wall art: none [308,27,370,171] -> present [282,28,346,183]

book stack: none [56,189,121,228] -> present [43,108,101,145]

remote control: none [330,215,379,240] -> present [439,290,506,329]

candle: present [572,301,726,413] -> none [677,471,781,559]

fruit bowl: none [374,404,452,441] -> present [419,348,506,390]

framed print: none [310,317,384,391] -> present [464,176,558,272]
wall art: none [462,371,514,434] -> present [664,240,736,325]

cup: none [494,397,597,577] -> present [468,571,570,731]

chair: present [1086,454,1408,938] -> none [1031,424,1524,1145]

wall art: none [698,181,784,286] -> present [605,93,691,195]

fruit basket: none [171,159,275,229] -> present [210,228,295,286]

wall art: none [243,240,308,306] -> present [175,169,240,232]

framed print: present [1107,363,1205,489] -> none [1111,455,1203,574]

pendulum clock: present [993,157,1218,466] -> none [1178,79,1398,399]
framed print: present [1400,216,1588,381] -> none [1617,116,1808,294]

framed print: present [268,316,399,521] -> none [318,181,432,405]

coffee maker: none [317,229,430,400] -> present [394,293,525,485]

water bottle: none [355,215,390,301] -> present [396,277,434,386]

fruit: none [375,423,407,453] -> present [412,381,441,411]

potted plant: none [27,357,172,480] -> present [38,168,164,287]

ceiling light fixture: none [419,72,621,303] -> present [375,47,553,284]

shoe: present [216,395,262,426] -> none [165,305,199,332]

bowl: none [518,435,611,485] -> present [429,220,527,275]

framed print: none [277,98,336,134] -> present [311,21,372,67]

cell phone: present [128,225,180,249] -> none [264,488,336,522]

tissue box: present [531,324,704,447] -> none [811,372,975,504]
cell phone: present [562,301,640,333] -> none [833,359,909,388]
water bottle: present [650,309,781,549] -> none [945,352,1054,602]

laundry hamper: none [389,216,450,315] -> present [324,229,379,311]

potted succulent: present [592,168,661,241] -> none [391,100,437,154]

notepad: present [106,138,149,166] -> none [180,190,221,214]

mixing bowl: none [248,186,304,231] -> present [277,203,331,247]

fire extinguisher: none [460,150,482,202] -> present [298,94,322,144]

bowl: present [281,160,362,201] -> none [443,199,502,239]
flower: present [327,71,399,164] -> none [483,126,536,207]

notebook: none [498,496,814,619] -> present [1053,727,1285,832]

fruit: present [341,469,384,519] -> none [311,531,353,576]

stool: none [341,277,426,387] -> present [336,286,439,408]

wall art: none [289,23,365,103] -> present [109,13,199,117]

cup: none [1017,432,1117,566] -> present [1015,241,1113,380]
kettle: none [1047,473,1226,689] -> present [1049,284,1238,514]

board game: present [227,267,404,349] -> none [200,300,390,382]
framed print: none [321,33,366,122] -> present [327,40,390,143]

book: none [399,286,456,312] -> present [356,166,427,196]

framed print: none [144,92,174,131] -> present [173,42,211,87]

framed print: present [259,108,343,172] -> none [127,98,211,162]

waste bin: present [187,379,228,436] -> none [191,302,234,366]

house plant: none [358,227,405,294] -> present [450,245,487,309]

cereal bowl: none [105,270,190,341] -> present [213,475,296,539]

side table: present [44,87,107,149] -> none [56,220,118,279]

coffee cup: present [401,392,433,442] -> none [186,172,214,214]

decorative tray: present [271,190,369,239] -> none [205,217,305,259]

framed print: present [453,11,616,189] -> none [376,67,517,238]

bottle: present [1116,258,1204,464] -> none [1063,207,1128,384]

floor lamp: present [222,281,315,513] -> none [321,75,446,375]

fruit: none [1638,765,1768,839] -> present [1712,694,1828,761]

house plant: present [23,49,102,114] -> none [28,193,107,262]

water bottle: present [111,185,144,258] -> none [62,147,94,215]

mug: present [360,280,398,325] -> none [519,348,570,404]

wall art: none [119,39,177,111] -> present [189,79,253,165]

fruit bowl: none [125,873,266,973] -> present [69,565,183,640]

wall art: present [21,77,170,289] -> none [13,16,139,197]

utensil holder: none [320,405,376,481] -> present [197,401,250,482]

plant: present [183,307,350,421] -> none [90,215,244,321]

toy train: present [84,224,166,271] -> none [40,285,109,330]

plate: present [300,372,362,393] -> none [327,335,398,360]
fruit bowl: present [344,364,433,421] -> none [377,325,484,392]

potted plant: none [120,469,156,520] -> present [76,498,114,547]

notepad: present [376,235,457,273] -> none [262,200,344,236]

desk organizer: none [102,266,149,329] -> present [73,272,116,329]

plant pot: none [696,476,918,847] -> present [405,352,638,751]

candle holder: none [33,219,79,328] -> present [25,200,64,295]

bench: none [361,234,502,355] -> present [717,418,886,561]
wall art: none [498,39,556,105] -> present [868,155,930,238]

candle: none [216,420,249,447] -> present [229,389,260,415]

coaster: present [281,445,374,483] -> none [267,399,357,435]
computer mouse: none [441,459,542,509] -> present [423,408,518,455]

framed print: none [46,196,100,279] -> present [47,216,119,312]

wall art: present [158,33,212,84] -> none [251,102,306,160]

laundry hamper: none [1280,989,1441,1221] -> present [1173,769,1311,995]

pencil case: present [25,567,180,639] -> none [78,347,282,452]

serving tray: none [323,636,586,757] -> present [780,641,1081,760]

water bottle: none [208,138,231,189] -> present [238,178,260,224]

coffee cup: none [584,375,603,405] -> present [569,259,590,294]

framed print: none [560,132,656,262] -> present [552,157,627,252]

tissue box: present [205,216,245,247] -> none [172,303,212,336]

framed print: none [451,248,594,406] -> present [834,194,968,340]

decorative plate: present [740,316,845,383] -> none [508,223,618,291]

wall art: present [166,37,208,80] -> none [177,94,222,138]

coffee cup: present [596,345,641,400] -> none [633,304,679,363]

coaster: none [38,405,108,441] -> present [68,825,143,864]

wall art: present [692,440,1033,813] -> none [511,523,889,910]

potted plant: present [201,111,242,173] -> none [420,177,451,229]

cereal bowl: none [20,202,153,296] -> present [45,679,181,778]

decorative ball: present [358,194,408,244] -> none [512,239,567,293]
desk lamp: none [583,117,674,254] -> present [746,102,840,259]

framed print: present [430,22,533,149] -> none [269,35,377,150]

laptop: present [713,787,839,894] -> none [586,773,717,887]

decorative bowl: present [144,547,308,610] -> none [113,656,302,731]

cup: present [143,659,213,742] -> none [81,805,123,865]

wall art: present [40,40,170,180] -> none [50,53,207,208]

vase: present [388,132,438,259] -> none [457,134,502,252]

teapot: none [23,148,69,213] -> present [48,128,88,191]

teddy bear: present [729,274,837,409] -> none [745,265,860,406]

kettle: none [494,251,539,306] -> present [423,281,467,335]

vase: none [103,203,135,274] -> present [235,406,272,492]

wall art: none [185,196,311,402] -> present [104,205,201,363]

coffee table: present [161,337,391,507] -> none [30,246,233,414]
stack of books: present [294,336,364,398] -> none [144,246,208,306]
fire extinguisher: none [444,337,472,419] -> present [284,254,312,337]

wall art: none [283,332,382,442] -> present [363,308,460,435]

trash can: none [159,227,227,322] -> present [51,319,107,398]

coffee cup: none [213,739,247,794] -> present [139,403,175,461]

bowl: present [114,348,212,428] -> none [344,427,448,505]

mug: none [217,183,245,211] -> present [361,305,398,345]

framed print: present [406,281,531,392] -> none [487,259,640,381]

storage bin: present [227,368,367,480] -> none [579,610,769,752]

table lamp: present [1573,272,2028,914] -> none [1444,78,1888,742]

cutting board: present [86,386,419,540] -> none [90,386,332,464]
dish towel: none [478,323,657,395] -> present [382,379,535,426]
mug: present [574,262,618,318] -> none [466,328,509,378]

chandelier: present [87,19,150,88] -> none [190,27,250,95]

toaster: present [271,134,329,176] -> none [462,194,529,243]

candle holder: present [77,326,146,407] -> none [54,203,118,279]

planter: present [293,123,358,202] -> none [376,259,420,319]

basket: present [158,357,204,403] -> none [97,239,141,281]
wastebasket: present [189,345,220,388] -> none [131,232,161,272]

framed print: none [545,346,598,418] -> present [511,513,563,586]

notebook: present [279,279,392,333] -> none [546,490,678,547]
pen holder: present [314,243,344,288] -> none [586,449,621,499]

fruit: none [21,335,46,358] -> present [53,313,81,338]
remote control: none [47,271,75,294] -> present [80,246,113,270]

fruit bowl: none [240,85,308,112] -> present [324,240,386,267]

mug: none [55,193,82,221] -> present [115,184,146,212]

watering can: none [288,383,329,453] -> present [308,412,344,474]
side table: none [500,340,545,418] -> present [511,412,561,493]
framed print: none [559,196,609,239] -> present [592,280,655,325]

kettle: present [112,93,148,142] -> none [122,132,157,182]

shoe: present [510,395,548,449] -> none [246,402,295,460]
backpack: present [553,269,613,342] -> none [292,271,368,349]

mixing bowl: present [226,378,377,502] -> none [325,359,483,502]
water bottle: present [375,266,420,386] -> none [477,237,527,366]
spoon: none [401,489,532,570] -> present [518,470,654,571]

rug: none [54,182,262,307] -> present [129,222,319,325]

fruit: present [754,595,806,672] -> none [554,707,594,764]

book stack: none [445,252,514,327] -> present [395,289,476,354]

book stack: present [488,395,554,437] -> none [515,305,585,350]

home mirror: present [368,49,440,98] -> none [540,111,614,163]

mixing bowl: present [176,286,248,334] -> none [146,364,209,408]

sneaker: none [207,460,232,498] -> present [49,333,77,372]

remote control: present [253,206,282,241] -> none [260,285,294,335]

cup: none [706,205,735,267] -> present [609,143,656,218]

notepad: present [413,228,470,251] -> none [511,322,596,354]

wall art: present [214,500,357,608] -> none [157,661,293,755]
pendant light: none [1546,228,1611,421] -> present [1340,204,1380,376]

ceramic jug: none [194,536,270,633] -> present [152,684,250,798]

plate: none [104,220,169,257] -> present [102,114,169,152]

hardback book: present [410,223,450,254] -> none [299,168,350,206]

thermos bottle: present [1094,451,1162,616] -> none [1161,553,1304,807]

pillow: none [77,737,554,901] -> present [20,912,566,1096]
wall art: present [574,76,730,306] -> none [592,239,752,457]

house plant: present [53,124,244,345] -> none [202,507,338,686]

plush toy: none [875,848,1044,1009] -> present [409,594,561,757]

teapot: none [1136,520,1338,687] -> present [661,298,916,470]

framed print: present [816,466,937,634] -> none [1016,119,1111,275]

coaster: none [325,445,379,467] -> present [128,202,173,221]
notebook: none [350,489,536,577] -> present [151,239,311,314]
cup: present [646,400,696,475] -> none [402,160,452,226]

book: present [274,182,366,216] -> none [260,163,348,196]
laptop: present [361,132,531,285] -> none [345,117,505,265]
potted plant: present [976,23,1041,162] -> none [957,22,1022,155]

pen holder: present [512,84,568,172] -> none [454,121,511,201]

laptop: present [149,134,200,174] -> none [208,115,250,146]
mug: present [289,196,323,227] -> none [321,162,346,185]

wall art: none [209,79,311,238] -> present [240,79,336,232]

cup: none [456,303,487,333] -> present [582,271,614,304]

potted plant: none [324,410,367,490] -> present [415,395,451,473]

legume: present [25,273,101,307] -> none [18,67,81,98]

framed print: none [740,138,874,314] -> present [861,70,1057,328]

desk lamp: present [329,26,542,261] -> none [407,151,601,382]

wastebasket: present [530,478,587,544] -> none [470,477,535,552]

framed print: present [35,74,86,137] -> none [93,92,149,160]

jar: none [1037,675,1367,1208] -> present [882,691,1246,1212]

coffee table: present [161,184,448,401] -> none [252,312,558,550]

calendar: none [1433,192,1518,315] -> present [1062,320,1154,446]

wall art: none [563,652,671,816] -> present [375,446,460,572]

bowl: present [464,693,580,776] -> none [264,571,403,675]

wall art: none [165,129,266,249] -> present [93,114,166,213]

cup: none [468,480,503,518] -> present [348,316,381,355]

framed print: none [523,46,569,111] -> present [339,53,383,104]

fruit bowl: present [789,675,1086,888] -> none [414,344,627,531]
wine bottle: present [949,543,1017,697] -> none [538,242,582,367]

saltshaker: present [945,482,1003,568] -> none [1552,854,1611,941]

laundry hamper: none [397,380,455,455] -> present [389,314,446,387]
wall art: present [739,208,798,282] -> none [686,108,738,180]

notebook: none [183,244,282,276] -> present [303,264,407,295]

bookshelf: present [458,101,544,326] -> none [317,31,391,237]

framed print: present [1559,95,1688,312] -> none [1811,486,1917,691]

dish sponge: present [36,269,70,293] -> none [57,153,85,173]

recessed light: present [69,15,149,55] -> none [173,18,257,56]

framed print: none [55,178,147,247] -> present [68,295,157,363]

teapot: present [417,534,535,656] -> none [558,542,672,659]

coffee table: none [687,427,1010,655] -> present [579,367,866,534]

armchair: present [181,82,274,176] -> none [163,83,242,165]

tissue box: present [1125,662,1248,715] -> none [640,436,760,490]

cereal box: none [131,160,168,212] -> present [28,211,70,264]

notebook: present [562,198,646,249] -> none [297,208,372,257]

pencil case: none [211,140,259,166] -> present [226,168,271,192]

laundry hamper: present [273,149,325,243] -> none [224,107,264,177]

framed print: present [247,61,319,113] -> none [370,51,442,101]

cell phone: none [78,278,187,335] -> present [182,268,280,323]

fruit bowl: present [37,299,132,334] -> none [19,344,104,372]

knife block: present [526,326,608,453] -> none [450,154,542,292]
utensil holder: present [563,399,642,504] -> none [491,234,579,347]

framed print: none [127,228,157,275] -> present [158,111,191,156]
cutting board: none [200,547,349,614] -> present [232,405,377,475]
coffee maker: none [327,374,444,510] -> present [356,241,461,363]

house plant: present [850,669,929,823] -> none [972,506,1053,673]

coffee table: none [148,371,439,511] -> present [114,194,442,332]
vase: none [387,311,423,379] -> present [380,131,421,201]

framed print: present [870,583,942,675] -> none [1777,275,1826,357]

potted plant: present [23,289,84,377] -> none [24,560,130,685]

— WHAT YOU WILL DO —
Copy the lines above exactly, beginning at the line that has "kettle: none [1047,473,1226,689]" and stopping after the line that has "cereal bowl: none [105,270,190,341]", and omit the rest.

— RESPONSE AREA —
kettle: none [1047,473,1226,689] -> present [1049,284,1238,514]

board game: present [227,267,404,349] -> none [200,300,390,382]
framed print: none [321,33,366,122] -> present [327,40,390,143]

book: none [399,286,456,312] -> present [356,166,427,196]

framed print: none [144,92,174,131] -> present [173,42,211,87]

framed print: present [259,108,343,172] -> none [127,98,211,162]

waste bin: present [187,379,228,436] -> none [191,302,234,366]

house plant: none [358,227,405,294] -> present [450,245,487,309]

cereal bowl: none [105,270,190,341] -> present [213,475,296,539]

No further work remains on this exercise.